Capitol Hill police officer and would-be Secret Service agent John Cale (Channing Tatum) takes his precocious political addict daughter Emily (Joey King) on a tour of the White House. But today is no ordinary day at 1600 Pennsylvania Avenue.
President Jim Sawyer (Jamie Foxx) is returning from a whirlwind tour of the Middle East during which he singlehandedly negotiated peace with the Iranians and promised a withdrawal of all American troops from Arab lands. This plan will not only end terrorism but also somehow solve world hunger or something (forget it, he’s rolling).
But there are some who don’t want peace. Some who want children to starve. I think we all know who: "American companies who do business with the American military," as one character puts it. "They won’t be happy."
Indeed, they are so unhappy they enlist disgruntled Delta Force officers, white supremacists, higher ups in the Secret Service, and senior members of government to attack the White House and capture the president. The attack commences and the president’s protection is wiped out. Only John Cale can save him from certain death. But how will our hero also protect his daughter, now held hostage by the mad men?

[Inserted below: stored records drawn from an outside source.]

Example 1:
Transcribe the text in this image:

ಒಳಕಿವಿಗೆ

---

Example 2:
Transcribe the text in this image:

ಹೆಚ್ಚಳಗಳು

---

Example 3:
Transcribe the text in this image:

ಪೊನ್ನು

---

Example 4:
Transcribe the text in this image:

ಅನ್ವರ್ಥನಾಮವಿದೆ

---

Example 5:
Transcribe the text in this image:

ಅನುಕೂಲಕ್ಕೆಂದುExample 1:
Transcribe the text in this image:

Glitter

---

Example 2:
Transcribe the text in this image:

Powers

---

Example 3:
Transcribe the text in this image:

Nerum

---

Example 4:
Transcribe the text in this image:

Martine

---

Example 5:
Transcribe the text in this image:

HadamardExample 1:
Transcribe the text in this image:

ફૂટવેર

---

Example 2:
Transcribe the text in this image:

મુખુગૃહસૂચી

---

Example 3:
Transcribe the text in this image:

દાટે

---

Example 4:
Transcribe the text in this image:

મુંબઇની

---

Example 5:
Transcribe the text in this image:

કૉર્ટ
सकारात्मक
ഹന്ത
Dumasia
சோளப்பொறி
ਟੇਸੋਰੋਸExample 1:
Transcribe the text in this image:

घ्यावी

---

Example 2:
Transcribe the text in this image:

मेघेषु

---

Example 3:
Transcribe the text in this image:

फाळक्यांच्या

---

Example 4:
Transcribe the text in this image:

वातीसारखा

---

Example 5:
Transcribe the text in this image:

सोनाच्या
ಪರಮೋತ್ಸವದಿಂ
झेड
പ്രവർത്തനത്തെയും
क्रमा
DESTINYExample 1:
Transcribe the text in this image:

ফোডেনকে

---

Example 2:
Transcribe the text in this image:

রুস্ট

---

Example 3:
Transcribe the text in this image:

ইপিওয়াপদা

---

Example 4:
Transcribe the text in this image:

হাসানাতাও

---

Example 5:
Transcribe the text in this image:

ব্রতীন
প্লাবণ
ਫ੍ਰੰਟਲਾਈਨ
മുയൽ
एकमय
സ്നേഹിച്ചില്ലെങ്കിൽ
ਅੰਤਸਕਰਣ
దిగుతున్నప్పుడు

The odd couple spend the film’s final 90 minutes playing hide-and-seek in the White House, punctuating every 10 minutes of hiding with scenes of brutal hand-to-hand violence, massive shootouts, and even a car chase on the White House lawn.
Tatum and Foxx excel in their respective roles, bringing the right amount of levity to an otherwise absurd action picture. Similarly, the villains bring just the right mixture of intensity and insanity to their roles: Jason Clarke (The Great Gatsby, Zero Dark Thirty, and Lawless) continues his run of excellent supporting roles as a Delta Force vet with an ax to grind, while Jimmi Simpson (best known as Liam McPoyle on It’s Always Sunny in Philadelphia) injects just the right amount of comedic relief as a self-aggrandizing hacker.
White House Down’s politics are facile. The script reads as if it was written by a college freshman who just got his first taste of Zinn and Chomsky.
When Cale asks who could possibly launch such an assault on the White House, Sawyer incredulously replies, "You ever heard of the military-industrial complex?"
The various geopolitical plots under consideration by the film’s villains—and the film’s heroes—are remarkably contradictory. But why let a little thing like logic get in the way when there are super serial points to be made?
If you can look past the gaping logical flaws and Emmerich’s childish politics, what remains is a modestly entertaining action-comedy, the sort of disposable fare summers are made for.